**Brano del testo:**

Lettera al Direttore Marco Tarquinio e risposta
Gentile direttore,
scusi il disturbo, ma voglio esprimere il mio disgusto nell’ascoltare o leggere «coprifuoco ». Il mio ricordo torna agli anni 1942/45 quando tutte le finestre erano oscurate con la carta blu scuro usata per avvolgere lo zucchero (che non c’era) e se qualcuno usciva di sera poteva essere abbattuto da una sventagliata di mitra. Ho visto mio padre messo al muro da un ufficiale tedesco per investirlo della responsabilità del comportamento di tutte le persone che abitavano nella casa (i cui nomi erano segnati su un cartoncino inchiodato sul portone carraio). Desidererei tanto che il termine fosse sostituito da «Invito a non uscire da casa se non per i casi consentiti». A proposito della Santa Messa ‘di mezzanotte’: si celebrava alle 17.30! Grazie per il vostro lavoro.
Paolo Cerrino Bra (Cn)

**Domande di studio:**
a) Trascrivi il pezzo della lettera che comincia con "Lettera al Direttore" e va avanti fino a "il vostro lavoro.".
b) Rispondi in breve a queste domande sulla lettera:
(i) Con che cosa si oscuravano le finestre negli anni 1942/45?
(ii) Che cosa c'era scritto sul cartoncino inchiodato sul portone carraio?
(iii) A che ora si celebrava la Santa Messa "di mezzanotte"?

**Estratti dei dati:**
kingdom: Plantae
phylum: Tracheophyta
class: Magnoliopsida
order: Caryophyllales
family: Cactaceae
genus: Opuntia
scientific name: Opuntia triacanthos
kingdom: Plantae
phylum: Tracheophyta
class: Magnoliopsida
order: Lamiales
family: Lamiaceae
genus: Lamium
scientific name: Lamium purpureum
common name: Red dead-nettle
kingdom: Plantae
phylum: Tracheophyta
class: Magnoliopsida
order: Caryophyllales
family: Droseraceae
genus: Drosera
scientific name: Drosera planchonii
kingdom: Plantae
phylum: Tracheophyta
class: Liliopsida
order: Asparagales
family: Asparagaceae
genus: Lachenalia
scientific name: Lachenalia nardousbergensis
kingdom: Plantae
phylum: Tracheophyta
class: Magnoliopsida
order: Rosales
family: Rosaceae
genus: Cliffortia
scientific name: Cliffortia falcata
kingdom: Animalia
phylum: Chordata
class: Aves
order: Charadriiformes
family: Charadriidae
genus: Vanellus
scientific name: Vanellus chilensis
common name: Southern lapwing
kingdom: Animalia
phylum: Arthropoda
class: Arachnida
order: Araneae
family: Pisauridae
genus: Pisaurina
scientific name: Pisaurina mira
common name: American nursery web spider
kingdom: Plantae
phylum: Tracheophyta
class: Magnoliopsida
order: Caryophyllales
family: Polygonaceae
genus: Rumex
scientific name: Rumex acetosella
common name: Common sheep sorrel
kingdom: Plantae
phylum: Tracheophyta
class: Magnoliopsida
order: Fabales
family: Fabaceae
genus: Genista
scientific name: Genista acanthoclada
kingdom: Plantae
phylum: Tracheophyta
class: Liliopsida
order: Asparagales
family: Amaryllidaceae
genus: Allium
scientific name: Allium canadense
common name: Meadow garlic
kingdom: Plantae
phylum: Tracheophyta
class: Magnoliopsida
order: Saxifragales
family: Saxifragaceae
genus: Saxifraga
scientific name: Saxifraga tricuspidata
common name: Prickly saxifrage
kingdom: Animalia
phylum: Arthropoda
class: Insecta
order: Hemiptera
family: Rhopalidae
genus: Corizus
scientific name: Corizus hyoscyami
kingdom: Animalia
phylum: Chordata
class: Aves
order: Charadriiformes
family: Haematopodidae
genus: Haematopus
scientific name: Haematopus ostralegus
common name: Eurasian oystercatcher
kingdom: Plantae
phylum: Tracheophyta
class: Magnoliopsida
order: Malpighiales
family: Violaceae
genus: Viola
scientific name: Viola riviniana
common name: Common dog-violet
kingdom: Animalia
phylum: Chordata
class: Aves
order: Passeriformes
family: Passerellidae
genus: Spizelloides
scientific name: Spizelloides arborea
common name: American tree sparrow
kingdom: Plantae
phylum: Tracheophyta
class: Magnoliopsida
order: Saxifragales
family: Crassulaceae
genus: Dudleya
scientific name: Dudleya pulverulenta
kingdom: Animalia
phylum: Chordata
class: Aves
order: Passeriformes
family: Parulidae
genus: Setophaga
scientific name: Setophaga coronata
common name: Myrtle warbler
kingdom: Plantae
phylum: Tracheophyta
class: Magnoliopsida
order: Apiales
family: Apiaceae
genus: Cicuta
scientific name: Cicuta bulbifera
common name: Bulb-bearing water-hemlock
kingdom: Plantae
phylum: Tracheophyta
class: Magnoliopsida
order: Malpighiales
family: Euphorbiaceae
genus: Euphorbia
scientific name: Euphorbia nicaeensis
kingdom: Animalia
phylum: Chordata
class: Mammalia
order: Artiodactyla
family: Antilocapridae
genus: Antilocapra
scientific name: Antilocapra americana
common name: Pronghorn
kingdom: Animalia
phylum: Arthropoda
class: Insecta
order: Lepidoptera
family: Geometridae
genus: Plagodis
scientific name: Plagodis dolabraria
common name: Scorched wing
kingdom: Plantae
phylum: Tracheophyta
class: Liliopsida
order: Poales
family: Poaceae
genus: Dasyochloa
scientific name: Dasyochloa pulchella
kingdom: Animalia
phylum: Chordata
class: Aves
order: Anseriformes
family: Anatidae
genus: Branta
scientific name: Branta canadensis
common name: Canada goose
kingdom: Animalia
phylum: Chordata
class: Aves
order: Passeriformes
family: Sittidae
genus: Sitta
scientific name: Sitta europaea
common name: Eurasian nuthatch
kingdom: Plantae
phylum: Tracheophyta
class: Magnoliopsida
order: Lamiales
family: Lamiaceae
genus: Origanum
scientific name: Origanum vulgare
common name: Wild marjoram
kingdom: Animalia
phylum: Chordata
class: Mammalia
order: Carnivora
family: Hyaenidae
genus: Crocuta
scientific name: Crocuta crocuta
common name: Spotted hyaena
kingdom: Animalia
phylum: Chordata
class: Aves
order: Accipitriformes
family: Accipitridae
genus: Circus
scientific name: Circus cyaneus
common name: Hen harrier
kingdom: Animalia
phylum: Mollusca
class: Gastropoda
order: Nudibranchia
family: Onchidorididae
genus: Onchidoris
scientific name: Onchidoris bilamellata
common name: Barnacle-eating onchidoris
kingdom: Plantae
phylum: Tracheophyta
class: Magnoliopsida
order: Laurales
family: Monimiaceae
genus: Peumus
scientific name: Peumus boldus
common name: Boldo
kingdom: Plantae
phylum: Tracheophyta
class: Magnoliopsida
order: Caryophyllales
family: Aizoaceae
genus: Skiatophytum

**Risposte numerate:**
a)
Lettera al Direttore Marco Tarquinio e risposta
Gentile direttore,
scusi il disturbo, ma voglio esprimere il mio disgusto nell’ascoltare o leggere «coprifuoco ». Il mio ricordo torna agli anni 1942/45 quando tutte le finestre erano oscurate con la carta blu scuro usata per avvolgere lo zucchero (che non c’era) e se qualcuno usciva di sera poteva essere abbattuto da una sventagliata di mitra. Ho visto mio padre messo al muro da un ufficiale tedesco per investirlo della responsabilità del comportamento di tutte le persone che abitavano nella casa (i cui nomi erano segnati su un cartoncino inchiodato sul portone carraio). Desidererei tanto che il termine fosse sostituito da «Invito a non uscire da casa se non per i casi consentiti». A proposito della Santa Messa ‘di mezzanotte’: si celebrava alle 17.30! Grazie per il vostro lavoro.

b)
(i) Con la carta blu scuro usata per avvolgere lo zucchero.
(ii) I nomi delle persone che abitavano nella casa.
(iii) Alle 17.30.